By default traversal type is 'breadth-first'. But you can specify 'depth-first' though the optional type option.

It is assumed that the graph is a tree, but if there can be cycles in your nodes, you can enable cycle detection through the optional detectCycles option (false by default).

Traverse a Hierarchy or HCNode

We provide some methods for traversal of a Hierarchy or a Node as a slightly higher abstraction than the flattenGraph and flattenSequence utilities.

These don't give you the option of breaking cycles, but they do give you the option of deciding whether to includeSelf, meaning include the node, id or ids you're starting at.

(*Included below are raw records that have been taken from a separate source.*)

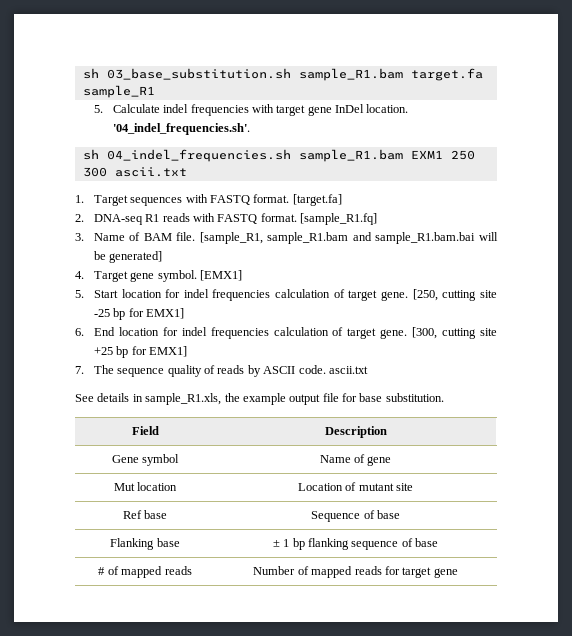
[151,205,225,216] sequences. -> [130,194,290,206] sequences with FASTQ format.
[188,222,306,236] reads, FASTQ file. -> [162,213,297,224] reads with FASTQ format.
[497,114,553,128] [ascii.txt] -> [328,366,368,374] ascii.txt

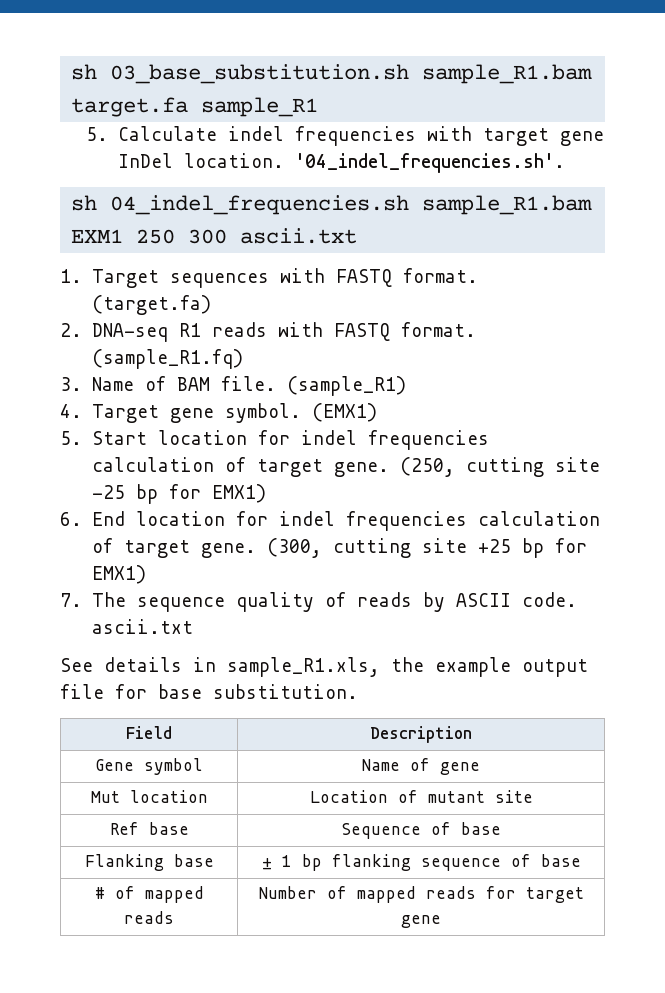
[292,194,342,206] [target.fa] -> [91,295,211,315] (target.fa)
[300,213,378,225] [sample_R1.fq] -> [91,349,243,369] (sample_R1.fq)
[199,232,498,244] [93,251,163,263] [sample_R1, sample_R1.bam and sample_R1.bam.bai will be generated] -> [286,376,406,396] (sample_R1)
[200,270,243,281] [EMX1] -> [311,403,377,422] (EMX1)
[412,289,438,301] [250, -> [399,457,455,477] (250,
[146,308,185,319] EMX1] -> [211,484,266,503] EMX1)
[412,327,438,339] [300, -> [266,538,322,558] (300,
[149,346,188,357] EMX1] -> [91,565,146,584] EMX1)

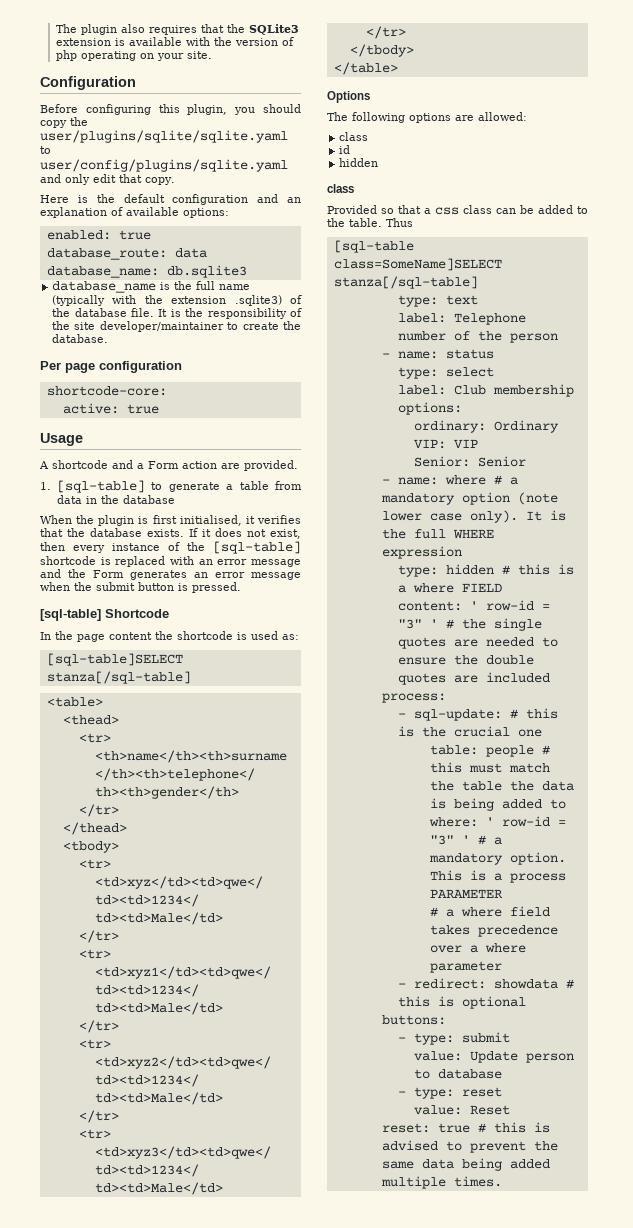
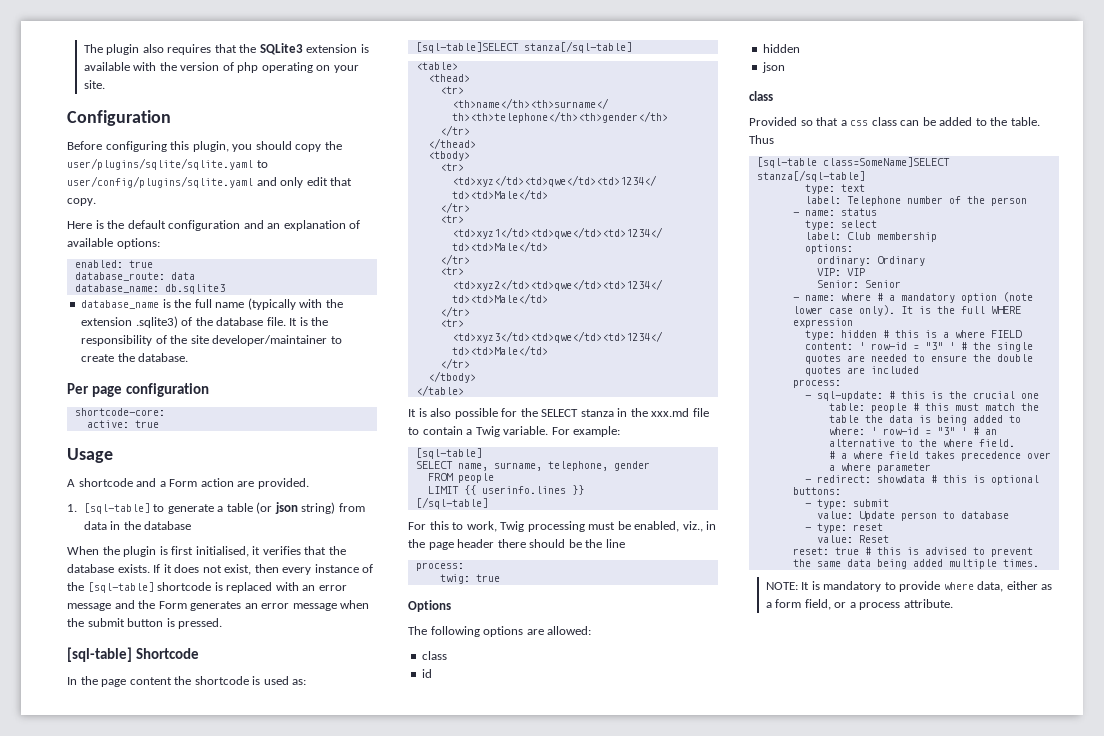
(269, 485) none -> [256,502,336,514] (or json string)
(398, 68) none -> [408,408,709,419] [408,426,621,437] [415,448,482,459] [415,461,650,471] [427,473,494,483] [427,485,584,495] [415,497,488,509] [408,521,717,532] [408,539,625,550] [415,562,464,571] [439,574,500,584] // It is also possible for the SELECT stanza in the xxx.md file to contain a Twig variable. For example: // [sql-table] // SELECT name, surname, telephone, gender // FROM people // LIMIT {{ userinfo.lines }} // [/sql-table] // For this to work, Twig processing must be enabled, viz., in the page header there should be the line // process: // twig: true
(379, 162) none -> [762,62,786,73] // json
[493,837,502,845] [428,852,566,865] [429,870,566,883] [429,889,503,898] a mandatory option. This is a process PARAMETER -> [984,429,997,435] [828,439,1015,447] an alternative to the where field.
(502, 1181) none -> [765,581,1053,592] [765,599,953,610] // NOTE: It is mandatory to provide where data, either as a form field, or a process attribute.

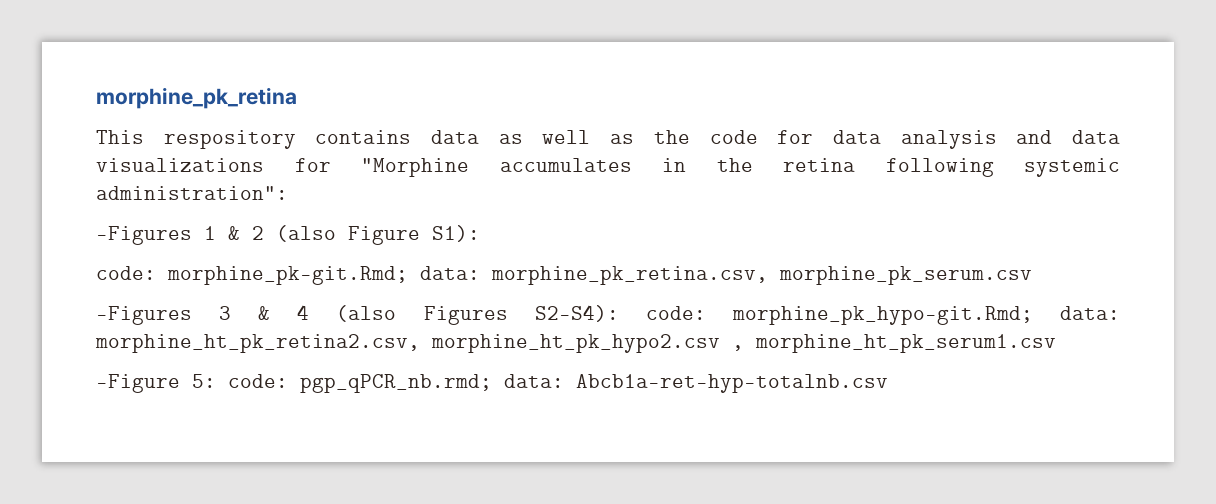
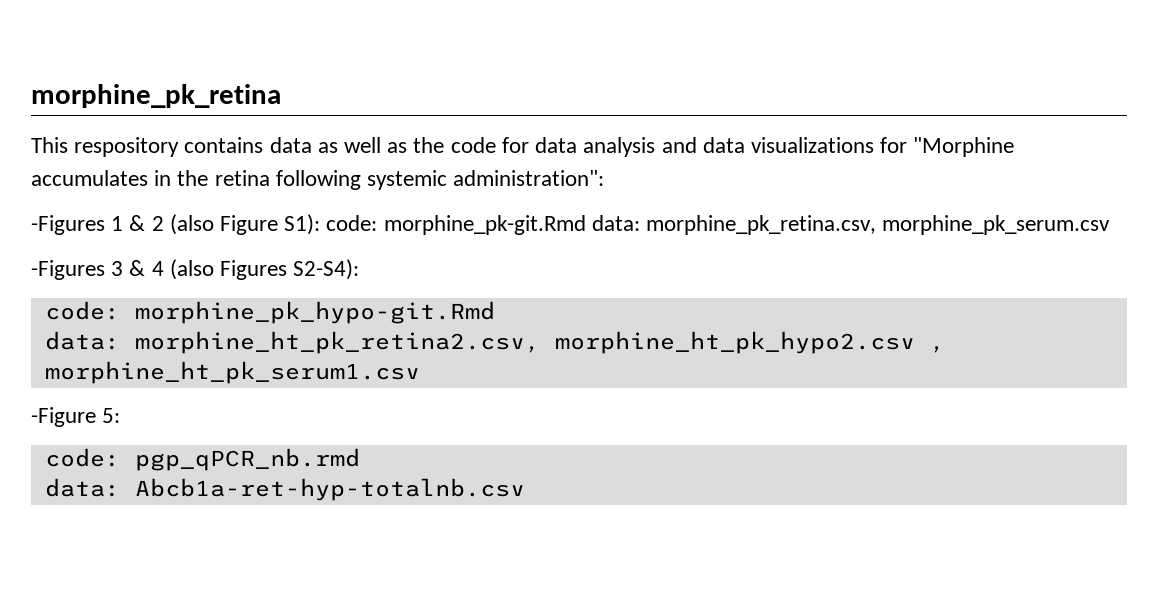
[96,266,408,285] // code: morphine_pk-git.Rmd; -> [326,215,586,235] code: morphine_pk-git.Rmd
[645,306,1033,325] code: morphine_pk_hypo-git.Rmd; -> [44,301,495,324] // code: morphine_pk_hypo-git.Rmd //
[228,374,492,393] code: pgp_qPCR_nb.rmd; -> [44,448,360,471] // code: pgp_qPCR_nb.rmd //

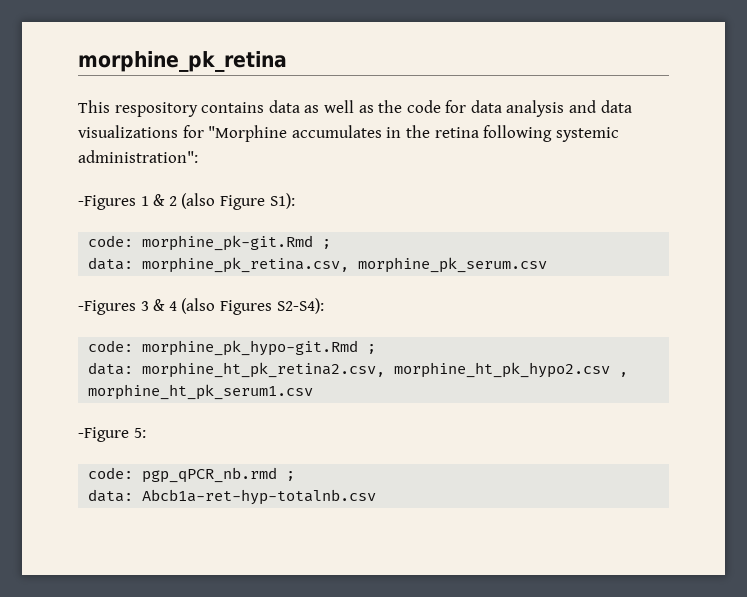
(321, 224) none -> (295, 201) //
(586, 225) none -> [322,239,332,249] ; //
(495, 312) none -> [367,344,377,354] ;
(360, 459) none -> [286,471,296,481] ;

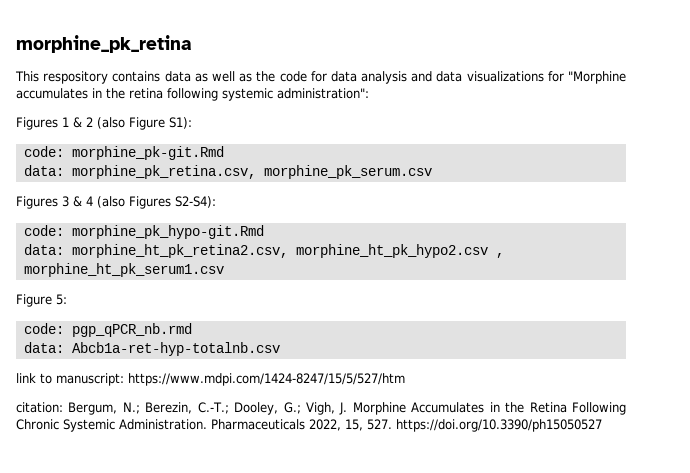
[78,195,136,210] -Figures -> [16,117,58,130] Figures
[322,239,332,249] ; -> (224, 153) none
[78,300,136,315] -Figures -> [16,196,58,209] Figures
[367,344,377,354] ; -> (264, 232) none
[78,427,129,442] -Figure -> [16,294,52,307] Figure
[286,471,296,481] ; -> (192, 330) none
(377, 497) none -> [16,373,405,386] [16,402,626,415] [16,419,602,432] // link to manuscript: https://www.mdpi.com/1424-8247/15/5/527/htm // citation: Bergum, N.; Berezin, C.-T.; Dooley, G.; Vigh, J. Morphine Accumulates in the Retina Following Chronic Systemic Administration. Pharmaceuticals 2022, 15, 527. https://doi.org/10.3390/ph15050527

These are some of the relevant signatures:

node.getDescendants(includeSelf = false, type: TraversalType = 'breadth-first'): HCNode<Item>[];
node.traverseDescendants(includeSelf = false, type: TraversalType = 'breadth-first'): Generator<HCNode<Item>>[];

node.getAncestors(includeSelf = false): HCNode<Item>[];
node.traverseAncestors(includeSelf = false): Generator<HCNode<Item>>[];

hierarchy.getDescendants(ids: Some<Id>, includeSelf = false);
hierarchy.getDescendantIds(ids: Some<Id>, includeSelf = false);
hierarchy.getDescendantItems(ids: Some<Id>, includeSelf = false);
hierarchy.getDescendantEntries(ids: Some<Id>, includeSelf = false);

hierarchy.getAncestors(id: Id, includeSelf = false);
hierarchy.getAncestorIds(id: Id, includeSelf = false);
hierarchy.getAncestorItems(id: Id, includeSelf = false);
hierarchy.getAncestorEntries(id: Id, includeSelf = false);

Search

A Hierarchy<Item, Id> provides some find* generator functions for finding nodes, items or ids matching a search.

We also provide a search member function which finds nodes and creates a new Hierarchy<Item, Id> with new nodes but the same items as in the original hierarchy. You can specify whether to include the node matches and/or ancestors and descendants of those matches.

All of these members take a search parameter which can either be a list of IDs or a node predicate.

The get* member functions will throw if you ask it to retrieve an ID which is not in the hierarchy. The find*- and search members will just ignore that ID and return the ones it finds.

Here's what that looks like if you pass a list of IDs:

const nodeIterator  = hierarchy.find(['A', 'B']);
const idIterator    = hierarchy.findIds(['A', 'B']);
const itemIterator  = hierarchy.findItems(['A', 'B']);
const entryIterator = hierarchy.findEntries(['A', 'B']);

const prunedHierarchy = hierarchy.search(['A', 'B']);
const prunedHierarchy = hierarchy.search(['A', 'B'], {
	matches:     true,
	ancestors:   false,
	descendants: false,
});

Let's say your items have a description property. In that case you can search for certain matches in the description like this:

const searchExpression = /\bword\b/i;
const predicate = (node: HCNode<Item>) => searchExpression.test(node.item.description);

const nodeIterator  = hierarchy.find(predicate);
const idIterator    = hierarchy.findIds(predicate);
const itemIterator  = hierarchy.findItems(predicate);
const entryIterator = hierarchy.findEntries(predicate);

const prunedHierarchy = hierarchy.search(predicate);
const prunedHierarchy = hierarchy.search(predicate, {
	matches:     true,
	ancestors:   false,
	descendants: false,
});

Mapping

There are quite a few utilities and class member functions for mapping between relations, mapping from items to nodes, mapping items to IDs etc. Please explore the tests!

.NET implementation

If you are a .NET enjoyer, like me, there is a nuget package for a similar feature set for .NET: Loken.Hierarchies

Feedback & Contribution

If you like what you see so far or would like to suggest changes to improve or extend what the library does, please don't hesitate to leave a comment in an issue or even a PR.

You can run the tests by cloning the repo, restoring packages using pnpm and running the vitest tests.